How Does HTTPS Secure Your Web Traffic? A Deep Dive into HTTP vs HTTPS
The article explains the fundamental differences between HTTP and HTTPS, outlines how HTTPS adds SSL/TLS encryption to the standard HTTP protocol, describes the step‑by‑step communication process—including certificate verification, key exchange, and encrypted data transfer—and compares ports, security, and connection details.
Differences Between HTTP and HTTPS
Security: HTTPS adds TLS/SSL encryption, providing stronger protection than plain HTTP.
Certificate: HTTPS requires a certificate issued by a Certificate Authority (CA).
Transport: HTTP transmits data in clear text, while HTTPS encrypts the data with SSL/TLS.
Connection and Port: HTTP is stateless and uses port 80; HTTPS builds on HTTP with SSL encryption and uses port 443.
HTTP Workflow
HTTP follows a client‑server model where the client initiates a request and the server returns a response.
Domain name resolution is performed via DNS to obtain the server’s IP address.
The client assembles an HTTP request packet, including headers and optional body.
The request is encapsulated into a TCP segment and a TCP three‑way handshake establishes the connection.
The client sends the HTTP request command over the established TCP connection.
The server processes the request and sends back an HTTP response.
After responding, the server typically closes the TCP connection.
The client parses the response, interprets the HTML, and renders the page.
Principles of HTTPS Implementation
HTTP alone transmits data in plaintext and cannot guarantee confidentiality.
HTTPS augments HTTP with the SSL/TLS protocol to provide encryption.
Both SSL and TLS are used; SSL relies on digital certificates to authenticate the server and to encrypt the communication channel.
HTTPS Communication Process
When an HTTPS session starts, the client first establishes an SSL/TLS layer on top of the TCP connection.

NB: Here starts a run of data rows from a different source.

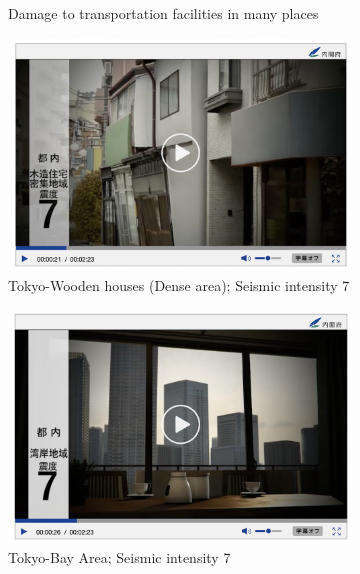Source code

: \begin{figure}[h]
\begin{subfigure}{0.32\textwidth}
    \caption{Damage to transportation facilities in many places}
    \label{fig5c}
  \end{subfigure}\hfill
  \begin{subfigure}{0.32\textwidth}
    \centering
    \includegraphics[width=\linewidth]{Figure/Figure5d.jpg}
    \caption{Tokyo-Wooden houses (Dense area); Seismic intensity 7}
    \label{fig5d}
  \end{subfigure}\hfill
  \begin{subfigure}{0.32\textwidth}
    \centering
    \includegraphics[width=\linewidth]{Figure/Figure5e.jpg}
    \caption{Tokyo-Bay Area; Seismic intensity 7}
    \label{fig5e}
  \end{subfigure}\hfill
  \begin{subfigure}{0.32\textwidth}
    \centering

\end{subfigure}
\end{figure}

It sends the SSL/TLS version number and supported cipher suites to the server. The server selects a matching suite, returns its digital certificate (containing the public key, domain name, and issuing CA) and its private key information.

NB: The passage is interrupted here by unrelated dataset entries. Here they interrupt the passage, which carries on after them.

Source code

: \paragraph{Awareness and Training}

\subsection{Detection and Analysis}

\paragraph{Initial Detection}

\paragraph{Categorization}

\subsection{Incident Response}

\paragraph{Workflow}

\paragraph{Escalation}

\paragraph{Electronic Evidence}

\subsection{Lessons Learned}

The client validates the server’s certificate against trusted CAs. Upon successful verification, the client uses asymmetric encryption (public‑key cryptography) to securely exchange a symmetric session key.
After the symmetric key is agreed upon, the client and server encrypt all subsequent HTTP traffic with this key. The rest of the data exchange follows the standard HTTP flow—TCP three‑way handshake, request/response exchange, and TCP four‑way termination—while the payload remains encrypted.
Step‑by‑Step HTTPS Handshake (Simplified)
Client and server establish a TCP connection.
Client sends an HTTPS request.
Server responds with a digital certificate that includes the public key, domain name, and issuing organization.
Client validates the certificate’s authenticity.
If the public key is valid, the client generates a symmetric key (client key) and encrypts it with the server’s public key.
Client sends the encrypted symmetric key as part of a second HTTP request.
Server decrypts the symmetric key with its private key, then uses it to encrypt data sent back to the client.
Client receives the encrypted data, decrypts it with the symmetric key, and renders the web page.